» Task goal
Please give, exactly as they appear below, the line with "vfov_deg: 60.0" and every line after it through the final one, and nothing else.

------------------------------------------------

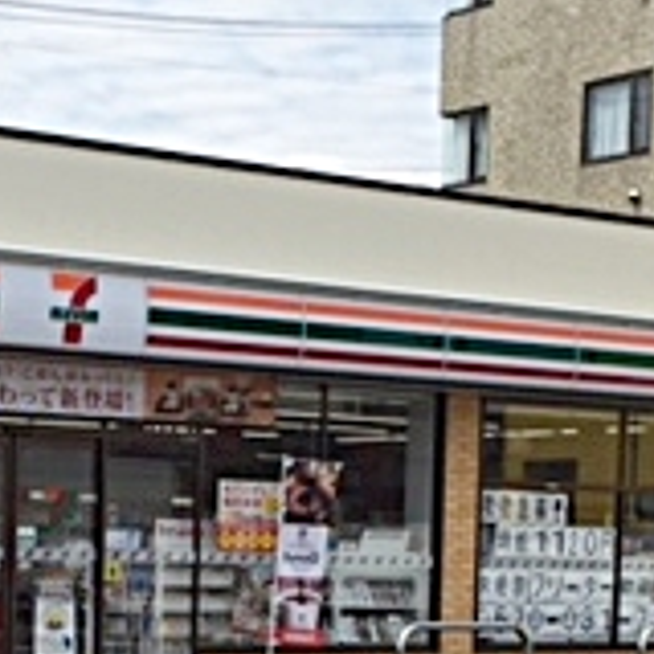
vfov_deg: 25.4
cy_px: 490
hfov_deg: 25.7
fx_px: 1432
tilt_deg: -2.3
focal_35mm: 67
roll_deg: -2.5
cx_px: 288
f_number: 2.2
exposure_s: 1/1980
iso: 32
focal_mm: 4.15
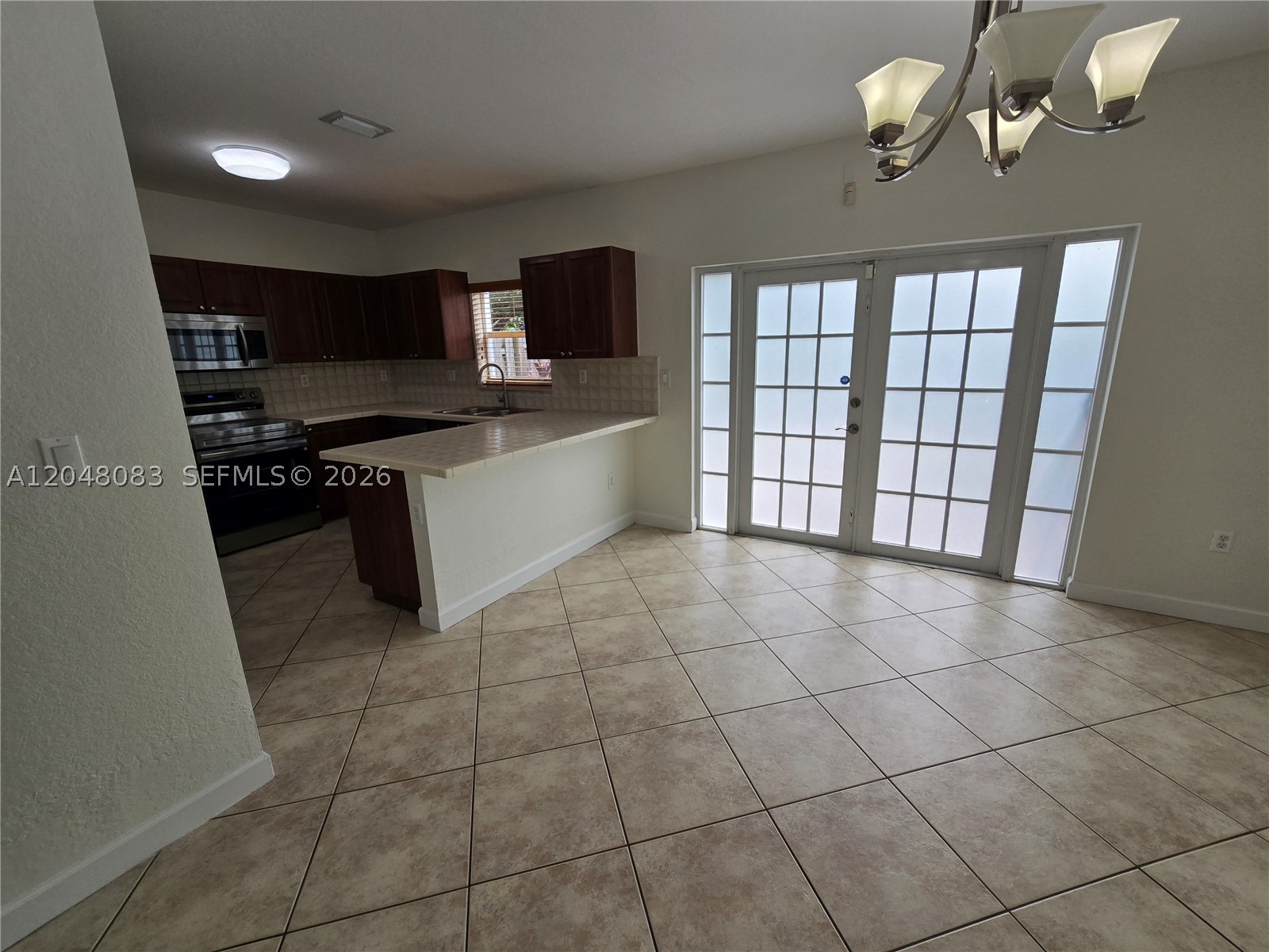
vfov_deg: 89.9
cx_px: 634
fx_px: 477
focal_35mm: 13
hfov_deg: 106.2
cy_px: 476
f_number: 2.2
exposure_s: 1/219
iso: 50
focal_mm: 2.2
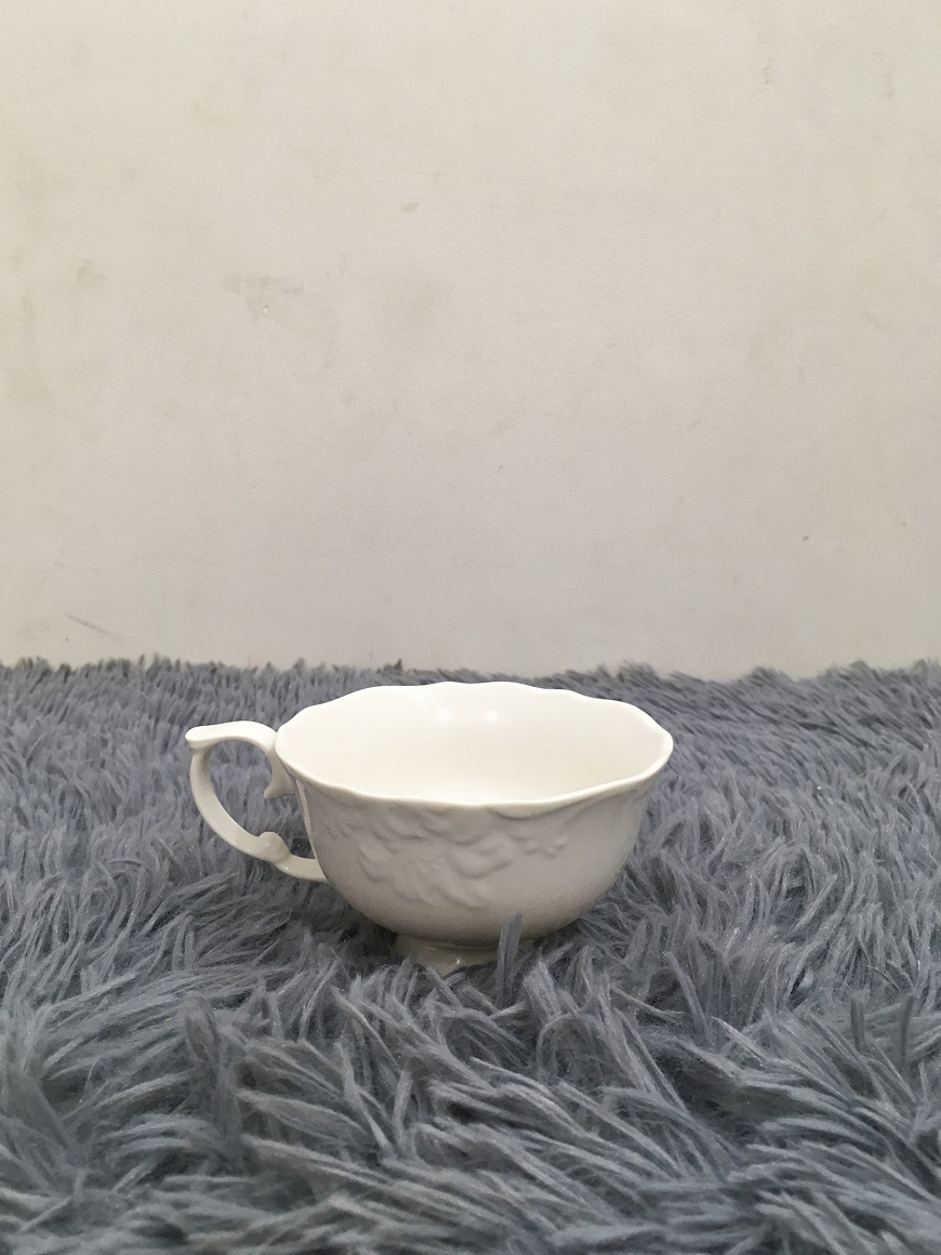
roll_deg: +0.6
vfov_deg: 60.0
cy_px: 619
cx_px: 456
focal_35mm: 30
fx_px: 1087
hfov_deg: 46.8
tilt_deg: -11.0
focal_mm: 4.15
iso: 80
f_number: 2.2
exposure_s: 1/33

------------------------------------------------

» Solution to the problem
vfov_deg: 60.0
cy_px: 619
cx_px: 456
focal_35mm: 30
fx_px: 1087
hfov_deg: 46.8
tilt_deg: -11.0
focal_mm: 4.15
iso: 80
f_number: 2.2
exposure_s: 1/33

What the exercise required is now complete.